# Exercise objective
Set down all of the data exactly. Pictures stay out of the copy.

# Provided records
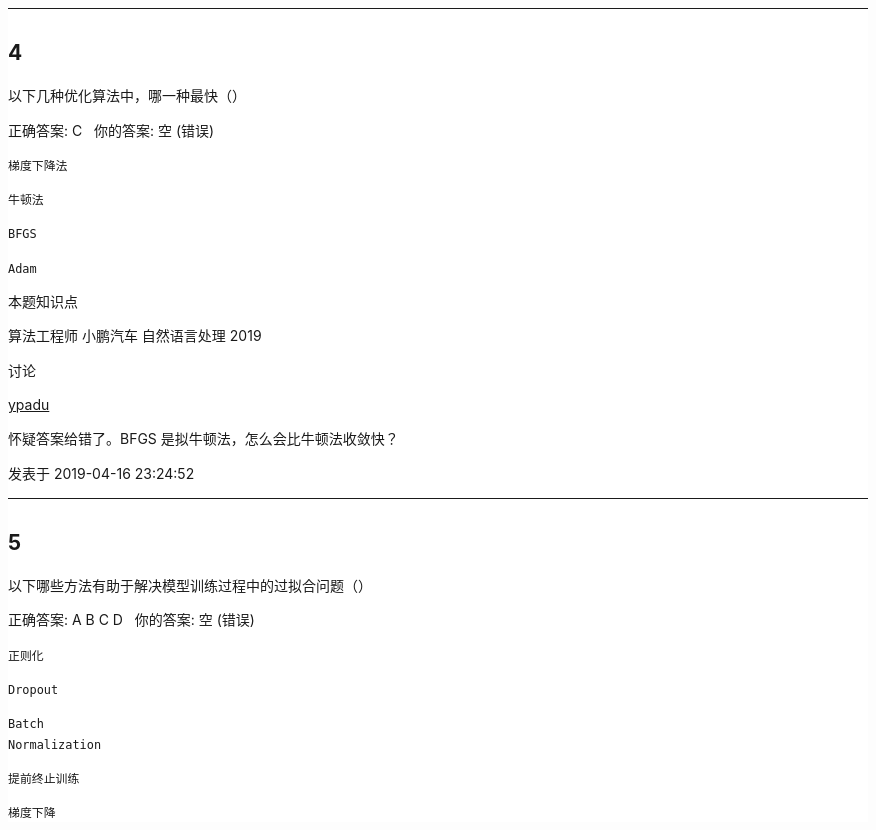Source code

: * * *

## 4

以下几种优化算法中，哪一种最快（）

正确答案: C   你的答案: 空 (错误)

```cpp
梯度下降法
```

```cpp
牛顿法
```

```cpp
BFGS
```

```cpp
Adam
```

本题知识点

算法工程师 小鹏汽车 自然语言处理 2019

讨论

[ypadu](https://www.nowcoder.com/profile/9363014)

怀疑答案给错了。BFGS 是拟牛顿法，怎么会比牛顿法收敛快？

发表于 2019-04-16 23:24:52

* * *

## 5

以下哪些方法有助于解决模型训练过程中的过拟合问题（）

正确答案: A B C D   你的答案: 空 (错误)

```cpp
正则化
```

```cpp
Dropout
```

```cpp
Batch
Normalization
```

```cpp
提前终止训练
```

```cpp
梯度下降
```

# Answer section
Source code

: * * *

## 4

以下几种优化算法中，哪一种最快（）

正确答案: C   你的答案: 空 (错误)

```cpp
梯度下降法
```

```cpp
牛顿法
```

```cpp
BFGS
```

```cpp
Adam
```

本题知识点

算法工程师 小鹏汽车 自然语言处理 2019

讨论

[ypadu](https://www.nowcoder.com/profile/9363014)

怀疑答案给错了。BFGS 是拟牛顿法，怎么会比牛顿法收敛快？

发表于 2019-04-16 23:24:52

* * *

## 5

以下哪些方法有助于解决模型训练过程中的过拟合问题（）

正确答案: A B C D   你的答案: 空 (错误)

```cpp
正则化
```

```cpp
Dropout
```

```cpp
Batch
Normalization
```

```cpp
提前终止训练
```

```cpp
梯度下降
```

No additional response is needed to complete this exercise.